A top Chinese government official has blamed Europe’s economic problems on welfare provision and labour laws.
Jin Liqun, chair of China’s sovereign wealth fund (the body which manages the Chinese government’s overseas investment of its spare loot) told Al Jazeera: “If you look at the troubles which happened in European countries, this is purely because of the accumulated troubles of the worn-out welfare society. I think the labour laws are outdated. The labour laws induce sloth, indolence, rather than hard work. The incentive system is totally out of whack.
“Why should, for instance, within [the] eurozone, some member-states’ people have to work to 65, even longer, whereas in some other countries they are happily retiring at 55, languishing on the beach? This is unfair. The welfare system is good for any society to reduce the gap, to help those who happen to have disadvantages, to enjoy a good life, but a welfare society should not induce people not to work hard.”
Welfare provision, and laws which give workers some protection from unfair dismissal or unsafe work conditions, exist in Europe thanks to two hundred years’ struggle by labour movements across the continent. Eroded in recent decades, they still exist.
China has never had a free labour movement. Since the victory of Mao Zedong’s Stalinists in 1949, all working-class organisation outside the official state-run trade unions (fake “trade unions”) has been suppressed.
In recent years, strikes have become common in China, with the growth of a vast urban working class facing enormous social inequality and corruption. The government, nervous about unrest, is sometimes subtle about dealing with them: but they all happen, at best, in a legal grey area. Chinese workers have no rights.
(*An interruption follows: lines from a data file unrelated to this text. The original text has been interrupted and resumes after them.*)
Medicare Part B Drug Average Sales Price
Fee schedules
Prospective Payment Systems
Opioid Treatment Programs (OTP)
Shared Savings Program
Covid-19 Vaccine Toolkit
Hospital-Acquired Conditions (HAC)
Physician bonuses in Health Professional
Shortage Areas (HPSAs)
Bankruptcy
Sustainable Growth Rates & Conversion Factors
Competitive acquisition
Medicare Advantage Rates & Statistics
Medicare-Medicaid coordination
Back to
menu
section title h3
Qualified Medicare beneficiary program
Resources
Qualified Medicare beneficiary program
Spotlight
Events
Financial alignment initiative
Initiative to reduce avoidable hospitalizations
Welfare provision is minimal. Health care has to be paid for (though some prices are subsidised). People complain that they have to bribe teachers if they want their children to get a decent education.
The Chinese state puts more people to death than all the rest of the world put together. It publishes no information on its use of capital punishment, but Amnesty International reckons that executions in China run into thousands a year, maybe ten times as many as in the next-worst country, Iran.
Jin Liqun’s statement shows what the Chinese bureaucrats think about this. To them, the oppression in China seems normal, and the still relatively civilised conditions of European workers look like an outrageous departure from what is normal and right.
Would-be leftists in Europe who still regard China as “communist” or “socialist” or left-wing should learn the lesson. “Communism” which relies on such oppression of the working class that Merkel, Sarkozy, and Cameron look outrageously “soft” by comparison is not “communism” at all, but a system of exploitation by a bureaucratically-organised ruling class.